Shiva temple in Chennai district, Tamil Nadu, India

Mallikesvarar Temple (மல்லிகேஸ்வரர் திருக்கோவில்) or Mallikarjunar Temple (மல்லிகார்ஜுனர் திருக்கோவில்) is a Hindu temple situated in the neighbourhood of George Town in the city of Chennai, India. It is one of the first Hindu temples to be constructed in the British settlement of Madrasapatnam. There is the nearby Chenna kesava perumal Temple. They are twin temples. This is also called Chenna Malleeswarar temple. Chenna pattanam may be named after this deities. The word 'chenni' in Tamil means face, and the temple was regarded as the face of the city.

== History ==
Sources about the history of this temple have the following:
- According to Srinivasan, T.A The Original twin temples' (Chenna kesava perumal and Chenna Malleeswarar) location was later occupied by the High court building. The original twin temples' history dates back to 1646 CE. Grants made to the original twin temples by Nagabattar and Thimmappar were recorded. Attack by other European powers and attack and looting of temples by Hyder Ali's forces caused the devotees to relocate some vigrahams to the Thiruneermalai Temple. The twin temples were demolished by the British, for the purpose of security and expansion of the nearby Fort St.George. Manali Muthu Krishna Mudaliar, translator for Lord Piccode, built new twin temples in 1700 CE in a different location (at Devaraja mudali Street, later called Sowcarpet). He donated his lands, used his own funds to build and he refused the money from the British, accepting only land from them.

_Recorded data_
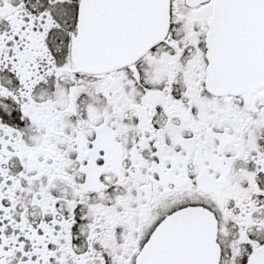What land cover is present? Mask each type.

_To do_
Please explain in one to three sentences why the British tore down the original twin temples, according to the Mallikesvarar Temple text.

_Response_
The British demolished the original twin temples for security and to make room for expanding the nearby Fort St. George.